Work out how many lines in the records contain the word "object", and give that number alone.

----

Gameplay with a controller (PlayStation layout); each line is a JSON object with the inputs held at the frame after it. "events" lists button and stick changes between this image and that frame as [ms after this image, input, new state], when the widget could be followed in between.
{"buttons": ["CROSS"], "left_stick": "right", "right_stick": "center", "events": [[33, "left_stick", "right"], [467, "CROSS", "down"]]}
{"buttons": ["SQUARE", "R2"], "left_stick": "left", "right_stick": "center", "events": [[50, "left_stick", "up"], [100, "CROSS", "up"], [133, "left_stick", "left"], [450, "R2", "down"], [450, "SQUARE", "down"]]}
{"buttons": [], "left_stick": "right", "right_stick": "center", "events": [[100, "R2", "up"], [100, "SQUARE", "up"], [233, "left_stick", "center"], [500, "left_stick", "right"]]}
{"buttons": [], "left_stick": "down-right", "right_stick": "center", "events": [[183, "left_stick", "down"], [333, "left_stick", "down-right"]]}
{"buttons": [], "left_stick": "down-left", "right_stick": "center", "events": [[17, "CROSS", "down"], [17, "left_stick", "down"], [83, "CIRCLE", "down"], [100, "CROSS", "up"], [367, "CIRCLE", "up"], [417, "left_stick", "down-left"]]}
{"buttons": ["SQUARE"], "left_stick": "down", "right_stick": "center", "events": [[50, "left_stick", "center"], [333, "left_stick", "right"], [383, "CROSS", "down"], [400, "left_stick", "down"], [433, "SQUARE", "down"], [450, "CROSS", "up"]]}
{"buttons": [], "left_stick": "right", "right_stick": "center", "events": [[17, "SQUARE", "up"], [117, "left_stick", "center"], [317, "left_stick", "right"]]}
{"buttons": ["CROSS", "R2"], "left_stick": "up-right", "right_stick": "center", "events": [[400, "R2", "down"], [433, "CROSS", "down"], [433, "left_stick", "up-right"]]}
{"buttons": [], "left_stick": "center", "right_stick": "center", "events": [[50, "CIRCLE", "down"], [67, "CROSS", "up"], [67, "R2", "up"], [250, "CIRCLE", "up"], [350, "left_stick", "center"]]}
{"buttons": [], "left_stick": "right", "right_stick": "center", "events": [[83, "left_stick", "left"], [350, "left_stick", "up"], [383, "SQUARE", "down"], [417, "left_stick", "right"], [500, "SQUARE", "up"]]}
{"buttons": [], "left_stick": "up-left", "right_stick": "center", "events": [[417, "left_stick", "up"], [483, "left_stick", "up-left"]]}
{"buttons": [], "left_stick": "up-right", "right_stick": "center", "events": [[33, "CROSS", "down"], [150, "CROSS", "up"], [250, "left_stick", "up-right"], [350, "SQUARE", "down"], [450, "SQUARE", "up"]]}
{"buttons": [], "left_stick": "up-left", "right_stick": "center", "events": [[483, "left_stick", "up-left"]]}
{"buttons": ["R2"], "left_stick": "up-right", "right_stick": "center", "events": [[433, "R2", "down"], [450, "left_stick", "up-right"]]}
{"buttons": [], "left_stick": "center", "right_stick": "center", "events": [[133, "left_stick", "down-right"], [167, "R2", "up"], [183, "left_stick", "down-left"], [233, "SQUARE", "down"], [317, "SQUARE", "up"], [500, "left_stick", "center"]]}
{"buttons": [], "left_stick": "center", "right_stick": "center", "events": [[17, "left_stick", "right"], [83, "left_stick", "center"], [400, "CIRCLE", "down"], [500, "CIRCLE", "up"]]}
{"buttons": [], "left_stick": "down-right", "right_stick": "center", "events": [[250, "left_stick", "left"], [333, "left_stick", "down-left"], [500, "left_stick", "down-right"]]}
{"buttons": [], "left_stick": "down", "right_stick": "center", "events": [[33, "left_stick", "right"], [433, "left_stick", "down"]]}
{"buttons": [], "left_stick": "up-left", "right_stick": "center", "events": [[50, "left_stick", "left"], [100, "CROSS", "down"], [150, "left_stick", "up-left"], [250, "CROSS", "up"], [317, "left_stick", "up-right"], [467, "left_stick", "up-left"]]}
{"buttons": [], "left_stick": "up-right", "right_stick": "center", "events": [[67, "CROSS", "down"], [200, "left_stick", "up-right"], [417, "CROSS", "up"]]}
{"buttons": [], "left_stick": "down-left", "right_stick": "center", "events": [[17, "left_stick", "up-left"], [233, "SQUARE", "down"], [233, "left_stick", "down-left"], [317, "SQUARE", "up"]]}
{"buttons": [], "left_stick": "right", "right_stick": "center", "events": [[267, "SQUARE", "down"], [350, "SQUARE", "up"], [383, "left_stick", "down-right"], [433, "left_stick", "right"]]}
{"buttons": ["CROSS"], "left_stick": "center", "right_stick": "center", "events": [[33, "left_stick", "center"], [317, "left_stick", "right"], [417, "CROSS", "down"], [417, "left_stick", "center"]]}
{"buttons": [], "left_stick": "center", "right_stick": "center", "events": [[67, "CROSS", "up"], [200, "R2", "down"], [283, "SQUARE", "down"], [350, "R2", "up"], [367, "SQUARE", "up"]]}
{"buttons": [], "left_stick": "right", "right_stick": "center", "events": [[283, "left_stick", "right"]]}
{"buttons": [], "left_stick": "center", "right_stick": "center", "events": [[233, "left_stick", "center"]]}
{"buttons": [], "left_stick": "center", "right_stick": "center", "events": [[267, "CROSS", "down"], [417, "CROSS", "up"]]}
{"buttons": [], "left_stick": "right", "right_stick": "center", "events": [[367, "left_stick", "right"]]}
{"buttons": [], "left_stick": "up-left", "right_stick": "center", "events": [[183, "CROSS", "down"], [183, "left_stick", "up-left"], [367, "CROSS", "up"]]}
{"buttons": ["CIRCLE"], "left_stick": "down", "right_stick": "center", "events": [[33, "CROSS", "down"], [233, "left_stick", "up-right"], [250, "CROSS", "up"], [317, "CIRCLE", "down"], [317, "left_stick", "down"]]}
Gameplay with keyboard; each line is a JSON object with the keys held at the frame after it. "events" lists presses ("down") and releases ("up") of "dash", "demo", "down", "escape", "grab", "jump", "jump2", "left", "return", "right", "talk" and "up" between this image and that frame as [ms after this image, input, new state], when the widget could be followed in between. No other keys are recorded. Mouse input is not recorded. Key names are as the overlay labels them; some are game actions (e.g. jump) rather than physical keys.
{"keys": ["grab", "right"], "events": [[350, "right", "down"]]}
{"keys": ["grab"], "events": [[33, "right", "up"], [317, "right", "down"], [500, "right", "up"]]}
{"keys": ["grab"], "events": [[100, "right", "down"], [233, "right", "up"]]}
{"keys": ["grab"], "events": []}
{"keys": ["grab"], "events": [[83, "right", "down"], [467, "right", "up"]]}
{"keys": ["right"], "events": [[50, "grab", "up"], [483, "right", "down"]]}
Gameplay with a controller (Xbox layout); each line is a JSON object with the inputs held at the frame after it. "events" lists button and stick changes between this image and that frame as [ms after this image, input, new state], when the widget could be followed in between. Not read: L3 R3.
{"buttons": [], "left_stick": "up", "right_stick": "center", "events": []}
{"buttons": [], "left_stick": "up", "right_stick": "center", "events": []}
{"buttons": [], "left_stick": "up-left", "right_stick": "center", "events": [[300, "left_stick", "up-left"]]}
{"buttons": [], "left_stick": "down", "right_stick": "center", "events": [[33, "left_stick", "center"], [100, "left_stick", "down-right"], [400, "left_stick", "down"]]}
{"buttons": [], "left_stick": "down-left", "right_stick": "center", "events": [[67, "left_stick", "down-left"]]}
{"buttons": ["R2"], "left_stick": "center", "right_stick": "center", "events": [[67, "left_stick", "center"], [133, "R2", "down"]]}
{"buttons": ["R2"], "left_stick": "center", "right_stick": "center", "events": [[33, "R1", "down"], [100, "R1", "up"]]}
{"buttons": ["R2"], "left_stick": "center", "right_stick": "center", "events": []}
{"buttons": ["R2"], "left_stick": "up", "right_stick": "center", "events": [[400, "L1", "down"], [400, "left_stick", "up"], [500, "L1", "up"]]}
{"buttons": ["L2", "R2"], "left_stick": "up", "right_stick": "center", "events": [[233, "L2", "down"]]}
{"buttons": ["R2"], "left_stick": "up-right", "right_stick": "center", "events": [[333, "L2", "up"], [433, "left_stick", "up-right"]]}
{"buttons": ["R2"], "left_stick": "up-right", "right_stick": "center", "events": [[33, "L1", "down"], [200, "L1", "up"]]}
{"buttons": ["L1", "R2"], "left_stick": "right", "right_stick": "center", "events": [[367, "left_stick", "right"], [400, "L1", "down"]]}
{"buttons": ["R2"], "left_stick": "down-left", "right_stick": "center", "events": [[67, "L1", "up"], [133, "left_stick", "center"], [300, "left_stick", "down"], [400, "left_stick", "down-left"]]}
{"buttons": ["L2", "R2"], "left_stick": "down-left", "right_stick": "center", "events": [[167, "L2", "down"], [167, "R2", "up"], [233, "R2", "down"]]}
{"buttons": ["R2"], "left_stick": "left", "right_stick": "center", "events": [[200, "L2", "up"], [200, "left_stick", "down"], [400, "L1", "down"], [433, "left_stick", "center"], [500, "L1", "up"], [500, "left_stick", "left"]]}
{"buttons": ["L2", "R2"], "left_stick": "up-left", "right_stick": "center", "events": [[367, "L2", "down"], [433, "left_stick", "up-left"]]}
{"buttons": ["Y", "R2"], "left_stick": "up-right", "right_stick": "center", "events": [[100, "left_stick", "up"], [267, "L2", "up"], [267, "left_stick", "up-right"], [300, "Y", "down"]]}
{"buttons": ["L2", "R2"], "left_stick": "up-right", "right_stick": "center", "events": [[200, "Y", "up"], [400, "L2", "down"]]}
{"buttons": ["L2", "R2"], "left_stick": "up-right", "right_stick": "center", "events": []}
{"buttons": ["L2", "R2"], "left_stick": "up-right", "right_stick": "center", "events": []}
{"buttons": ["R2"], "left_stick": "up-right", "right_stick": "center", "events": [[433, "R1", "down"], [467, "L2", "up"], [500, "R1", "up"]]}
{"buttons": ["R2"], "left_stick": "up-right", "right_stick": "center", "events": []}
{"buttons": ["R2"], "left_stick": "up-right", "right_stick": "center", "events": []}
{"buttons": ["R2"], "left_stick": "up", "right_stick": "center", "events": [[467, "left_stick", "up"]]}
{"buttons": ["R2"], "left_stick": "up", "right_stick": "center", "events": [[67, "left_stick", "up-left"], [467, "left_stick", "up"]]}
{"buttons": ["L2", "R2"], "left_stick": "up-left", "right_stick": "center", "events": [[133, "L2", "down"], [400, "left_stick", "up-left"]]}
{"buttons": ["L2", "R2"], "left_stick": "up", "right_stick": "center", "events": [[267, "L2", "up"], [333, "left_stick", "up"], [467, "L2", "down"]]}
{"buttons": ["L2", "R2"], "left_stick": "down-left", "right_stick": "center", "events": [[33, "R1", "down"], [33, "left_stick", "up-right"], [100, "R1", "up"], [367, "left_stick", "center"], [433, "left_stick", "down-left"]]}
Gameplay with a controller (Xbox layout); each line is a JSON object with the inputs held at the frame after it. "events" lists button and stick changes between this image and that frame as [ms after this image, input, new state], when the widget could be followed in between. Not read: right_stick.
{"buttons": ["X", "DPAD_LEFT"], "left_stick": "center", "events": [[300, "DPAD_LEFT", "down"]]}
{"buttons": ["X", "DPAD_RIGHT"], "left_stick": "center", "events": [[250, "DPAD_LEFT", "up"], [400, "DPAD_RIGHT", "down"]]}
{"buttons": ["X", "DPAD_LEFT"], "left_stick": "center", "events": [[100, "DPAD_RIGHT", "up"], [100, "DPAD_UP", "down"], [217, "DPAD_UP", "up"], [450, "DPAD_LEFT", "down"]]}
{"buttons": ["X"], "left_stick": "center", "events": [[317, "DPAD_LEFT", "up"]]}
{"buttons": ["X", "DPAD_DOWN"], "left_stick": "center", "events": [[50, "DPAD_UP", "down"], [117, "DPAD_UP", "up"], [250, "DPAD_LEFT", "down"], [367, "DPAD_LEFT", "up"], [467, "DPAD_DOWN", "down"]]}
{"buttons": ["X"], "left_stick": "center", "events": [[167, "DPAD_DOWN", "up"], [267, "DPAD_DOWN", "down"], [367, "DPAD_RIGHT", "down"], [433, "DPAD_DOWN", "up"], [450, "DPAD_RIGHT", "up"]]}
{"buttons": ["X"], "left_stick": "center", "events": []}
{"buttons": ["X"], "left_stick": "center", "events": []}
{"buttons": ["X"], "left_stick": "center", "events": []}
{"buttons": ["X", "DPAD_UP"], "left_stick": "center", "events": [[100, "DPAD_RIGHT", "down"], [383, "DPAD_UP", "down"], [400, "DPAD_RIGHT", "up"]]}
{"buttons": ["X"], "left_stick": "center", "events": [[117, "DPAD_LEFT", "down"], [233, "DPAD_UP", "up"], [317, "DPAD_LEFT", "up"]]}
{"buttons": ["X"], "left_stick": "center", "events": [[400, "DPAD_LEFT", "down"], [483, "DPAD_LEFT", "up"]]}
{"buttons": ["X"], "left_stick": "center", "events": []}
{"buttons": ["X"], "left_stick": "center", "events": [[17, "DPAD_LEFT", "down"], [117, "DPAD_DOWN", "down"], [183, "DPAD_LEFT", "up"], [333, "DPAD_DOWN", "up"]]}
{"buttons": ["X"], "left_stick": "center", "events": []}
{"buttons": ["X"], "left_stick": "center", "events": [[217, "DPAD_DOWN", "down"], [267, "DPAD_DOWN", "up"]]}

----

### Answer to the problem
4